The diet, support system and stem-cell transplant worked, and Asghar is now in remission. Samar felt comfortable enough to begin her journey through medical school and arrived at TCOM in 2019. When she heard about the Culinary Medicine Class, it was a natural fit.
“I’ve seen this, I’ve known this, and I want to be able to do this for my patients,” Samar said. “I want to see how much more there is in the world about culinary medicine not just for cancer patients, but being able to walk them through easy steps that can change their life through their diet. This class will really help me see their side of the situation so I can better understand what they are going through.”
Limited options
Life in rural towns doesn’t offer as many options as life in the big city, and diets are no exception. TCOM students who join the ROME program know that when they begin practice in a rural setting, they will be more than just an osteopathic physician. In some cases, they will be the town’s dietician.
That’s what drew TCOM students Sadie Thompson and Heidi Spann to the Culinary Medicine Class.
“In rural settings, patients aren’t going to have accessibility to a dietician, and I want to have that nutritional education, so I can act as their nutritionist in clinical setting,” Spann said.
“I’m from a small town in Louisiana,” Thompson said. “My family didn’t have the best nutritional practices, and I think some of that stems from not having a lot of access to that education. Seeing how that’s affected my family, I’ve realized how important nutrition is, especially in smaller towns.”
The class has opened up avenues for the students to pursue in the area of nutrition, but it also bridged the gap between trust and a healthy lifestyle.
“If you have personal experience with this, then the patient can relate to you on a personal level,” Thompson said. “This class has given me personal nutritional education and ideas how you can work with your patients on their diet.”
Working together
Now in her third-year running the course, Janet M. Lieto, DO, FACOFP, CMD, has built an interprofessional educational network with TCU’s Department of Nutrition that has benefited the students from both campuses.
The Culinary Medicine students are paired in the kitchen with dietician students from TCU, who are there to answer questions and guide the TCOM and PA students.
“They are real-life Google,” Spann said. “They do so much for us; they are a wealth of information. Being able to make these connections now could possibly help down the road. Due to the collaboration and relationships developed in this class, when I am practicing in a rural setting, I would be more than happy to call a nutritionist friend and gain their perspective to better help a patient.”

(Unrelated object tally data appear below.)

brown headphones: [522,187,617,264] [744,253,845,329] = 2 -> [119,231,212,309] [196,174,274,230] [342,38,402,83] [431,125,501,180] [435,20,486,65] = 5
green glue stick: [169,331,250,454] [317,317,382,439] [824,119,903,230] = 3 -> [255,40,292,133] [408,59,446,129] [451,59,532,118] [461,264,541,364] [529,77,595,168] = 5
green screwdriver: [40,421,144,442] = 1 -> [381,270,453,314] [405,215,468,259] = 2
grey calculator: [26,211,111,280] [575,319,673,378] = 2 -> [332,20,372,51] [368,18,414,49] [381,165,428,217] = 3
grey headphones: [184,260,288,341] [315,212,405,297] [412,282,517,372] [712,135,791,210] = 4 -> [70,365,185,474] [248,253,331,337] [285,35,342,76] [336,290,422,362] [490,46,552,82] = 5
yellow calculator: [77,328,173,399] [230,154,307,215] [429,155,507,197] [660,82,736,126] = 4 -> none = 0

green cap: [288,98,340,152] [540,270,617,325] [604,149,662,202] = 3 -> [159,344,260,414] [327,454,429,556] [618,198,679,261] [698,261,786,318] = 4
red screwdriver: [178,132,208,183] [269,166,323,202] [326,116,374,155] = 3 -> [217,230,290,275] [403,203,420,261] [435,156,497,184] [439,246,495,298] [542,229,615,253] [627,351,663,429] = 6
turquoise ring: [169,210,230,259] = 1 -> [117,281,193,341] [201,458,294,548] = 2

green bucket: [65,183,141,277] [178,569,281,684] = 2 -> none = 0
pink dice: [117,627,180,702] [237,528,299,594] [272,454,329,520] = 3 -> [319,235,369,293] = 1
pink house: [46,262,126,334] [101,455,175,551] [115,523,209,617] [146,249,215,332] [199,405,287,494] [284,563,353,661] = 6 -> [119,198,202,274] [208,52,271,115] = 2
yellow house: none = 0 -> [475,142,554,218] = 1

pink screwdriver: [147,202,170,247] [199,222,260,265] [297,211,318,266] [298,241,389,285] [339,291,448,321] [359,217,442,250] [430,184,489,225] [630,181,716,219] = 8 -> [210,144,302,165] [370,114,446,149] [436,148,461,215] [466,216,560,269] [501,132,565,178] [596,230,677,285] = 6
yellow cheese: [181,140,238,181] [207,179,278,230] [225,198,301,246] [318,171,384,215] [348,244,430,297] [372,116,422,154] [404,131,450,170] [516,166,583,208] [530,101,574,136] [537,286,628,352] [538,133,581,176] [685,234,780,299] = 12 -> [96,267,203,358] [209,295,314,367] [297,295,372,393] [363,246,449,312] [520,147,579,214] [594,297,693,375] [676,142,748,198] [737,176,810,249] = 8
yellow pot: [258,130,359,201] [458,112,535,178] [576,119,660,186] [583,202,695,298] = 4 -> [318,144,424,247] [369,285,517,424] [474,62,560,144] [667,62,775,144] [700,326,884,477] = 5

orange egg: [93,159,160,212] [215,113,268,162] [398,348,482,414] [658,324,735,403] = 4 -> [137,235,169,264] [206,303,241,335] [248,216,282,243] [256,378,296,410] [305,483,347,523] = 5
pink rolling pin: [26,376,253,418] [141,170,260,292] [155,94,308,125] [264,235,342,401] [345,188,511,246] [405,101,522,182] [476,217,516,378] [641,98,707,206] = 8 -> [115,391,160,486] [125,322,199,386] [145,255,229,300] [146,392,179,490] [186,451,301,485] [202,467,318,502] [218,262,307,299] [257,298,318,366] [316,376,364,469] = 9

Dr. Lieto has emphasized the IPE opportunity to the students and urged them to take advantage of the chances to collaborate and broaden their knowledge that they can then take with them into the clinic.
“Our relationship with the TCU Department of Nutrition is really strong and because of that, the class and the program has continued to get better every year,” Dr. Lieto said. “I’m excited to watch the growth of the class and the students, who will take what they learn here and put it into practice.”